● Excerpt to read:

Showing posts with label Urban Meditations. Show all posts
Showing posts with label Urban Meditations. Show all posts

Saturday, September 1, 2007

Urban Meditation Excerpt Two, with Dad Story.

Today I was able to spend another hour or so with Urban Meditations while the girls entertained themselves at a playground above Puget Sound. I looked up from my book just in time to see Kay drop her pants. She had left something there which had apparently grown uncomfortable. As I took her inside to change, a gang of fourteen year-olds lounged around out front being as hip as is possible in a place as uncool as the Shoreline public library. Twin A, who is a serious contender for the cutest little girl in Seattle, chose this moment to reach into her pants and hand me the most enormous piece of shit you can imagine. "Daddy, I got it out," she said. "I don't need to change anymore." It sat heavily in my hand, like a miniature billiard ball. "Eeewwwww!," said the cool teenagers. This was too groty for words. Before I tossed it into a nearby trash can, I held the thing out like a handful of Fritos. "Want some," I smiled. Before anyone could react, the poop went in the garbage and we disappeared inside. When we came out five minutes later, the kids were gone. I think I scared them.

But, back to Urban Meditations. I've posted about Kip Tiernan before. When I was in Boston, she and her partner Fran were spiritually engaged activist-intellectuals who's sense of outrage regarding homelessness never seemed to dim. I admired them a great deal, and am grateful for this recent work that puts their forty-odd years of poor people's activism in some sort of perspective.

Things are worse than ever, and she struggles with the meaning of this. That alone, to me, is very helpful, as so few people seem to struggle with the meaning of anything these days. If nothing else, there's validation in being so at odds with reality in such good company.

I've reproduced below another excerpt from the book to go with yesterday's poem. The following is from an address delivered at the Harvard Divinity School in 1999, where Tiernan describes how years of conservative ideology have eroded the idea of human needs amounting to any sort of recognized right to survival, and the moral consequences for us all.
Why Hasn't Anything Changed?

You must ask yourself, qui bono? — Who benefits? And who sets the terms of the debate in which these things are discussed? The rich do. People are being paid by the rich constituencies so that things don't change.

● Available data:

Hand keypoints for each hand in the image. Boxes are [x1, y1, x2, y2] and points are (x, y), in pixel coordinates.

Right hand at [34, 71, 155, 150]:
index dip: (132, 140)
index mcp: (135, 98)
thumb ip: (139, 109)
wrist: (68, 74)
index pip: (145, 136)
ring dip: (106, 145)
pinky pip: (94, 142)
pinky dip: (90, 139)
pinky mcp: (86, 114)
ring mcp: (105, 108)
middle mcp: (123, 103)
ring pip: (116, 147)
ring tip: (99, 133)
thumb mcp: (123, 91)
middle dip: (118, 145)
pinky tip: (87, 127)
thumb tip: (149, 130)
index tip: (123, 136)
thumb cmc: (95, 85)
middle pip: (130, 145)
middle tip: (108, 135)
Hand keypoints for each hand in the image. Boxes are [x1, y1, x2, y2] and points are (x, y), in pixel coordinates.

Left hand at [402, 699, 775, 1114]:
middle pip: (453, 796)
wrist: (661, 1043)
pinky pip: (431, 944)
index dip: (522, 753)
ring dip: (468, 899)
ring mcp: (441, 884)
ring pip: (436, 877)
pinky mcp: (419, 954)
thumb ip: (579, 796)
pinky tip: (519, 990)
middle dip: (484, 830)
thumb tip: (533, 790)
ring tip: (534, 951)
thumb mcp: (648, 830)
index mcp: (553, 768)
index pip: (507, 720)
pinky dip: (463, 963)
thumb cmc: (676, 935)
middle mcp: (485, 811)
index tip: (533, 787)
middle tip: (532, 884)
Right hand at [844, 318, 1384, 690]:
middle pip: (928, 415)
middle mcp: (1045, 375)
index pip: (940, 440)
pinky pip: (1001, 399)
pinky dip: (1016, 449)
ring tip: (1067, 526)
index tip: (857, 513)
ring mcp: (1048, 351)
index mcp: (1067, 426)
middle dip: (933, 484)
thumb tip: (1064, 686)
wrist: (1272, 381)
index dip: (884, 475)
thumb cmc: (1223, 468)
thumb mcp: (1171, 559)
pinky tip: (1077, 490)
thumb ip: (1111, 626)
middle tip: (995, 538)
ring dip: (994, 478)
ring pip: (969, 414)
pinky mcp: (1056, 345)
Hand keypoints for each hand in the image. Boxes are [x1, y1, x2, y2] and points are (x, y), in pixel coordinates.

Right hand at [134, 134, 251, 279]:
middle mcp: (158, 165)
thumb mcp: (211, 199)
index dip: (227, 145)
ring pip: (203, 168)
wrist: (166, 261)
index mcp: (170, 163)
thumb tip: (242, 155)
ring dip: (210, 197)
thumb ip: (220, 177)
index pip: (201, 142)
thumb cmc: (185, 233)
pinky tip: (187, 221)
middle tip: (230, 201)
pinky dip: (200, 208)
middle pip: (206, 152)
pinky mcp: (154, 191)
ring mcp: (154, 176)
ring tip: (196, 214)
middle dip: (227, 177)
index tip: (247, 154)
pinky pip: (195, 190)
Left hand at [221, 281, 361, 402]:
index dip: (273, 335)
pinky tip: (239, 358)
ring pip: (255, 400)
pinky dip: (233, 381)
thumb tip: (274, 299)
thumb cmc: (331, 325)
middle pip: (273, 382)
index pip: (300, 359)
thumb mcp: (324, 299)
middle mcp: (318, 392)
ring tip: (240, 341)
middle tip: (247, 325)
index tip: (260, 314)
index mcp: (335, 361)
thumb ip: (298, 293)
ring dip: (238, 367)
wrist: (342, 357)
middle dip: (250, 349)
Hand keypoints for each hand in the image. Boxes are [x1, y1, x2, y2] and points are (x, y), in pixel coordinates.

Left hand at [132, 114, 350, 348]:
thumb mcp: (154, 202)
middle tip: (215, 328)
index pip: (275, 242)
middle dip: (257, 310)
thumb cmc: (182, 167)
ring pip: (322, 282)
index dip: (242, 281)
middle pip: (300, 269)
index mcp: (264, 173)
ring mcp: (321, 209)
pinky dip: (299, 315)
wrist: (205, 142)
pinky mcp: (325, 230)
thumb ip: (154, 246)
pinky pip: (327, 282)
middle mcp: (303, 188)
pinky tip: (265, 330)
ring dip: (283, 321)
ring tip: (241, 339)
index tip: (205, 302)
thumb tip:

● Tasks for this exercise:
**A.** List every named place or institution mentioned in the blog post.
**B.** Quote the stretch of the blog post from "Things are worse" through "for us all.".

● Responses to the exercise:
**A.** Puget Sound, the Shoreline public library, Seattle, Boston, the Harvard Divinity School

**B.**
Things are worse than ever, and she struggles with the meaning of this. That alone, to me, is very helpful, as so few people seem to struggle with the meaning of anything these days. If nothing else, there's validation in being so at odds with reality in such good company.

I've reproduced below another excerpt from the book to go with yesterday's poem. The following is from an address delivered at the Harvard Divinity School in 1999, where Tiernan describes how years of conservative ideology have eroded the idea of human needs amounting to any sort of recognized right to survival, and the moral consequences for us all.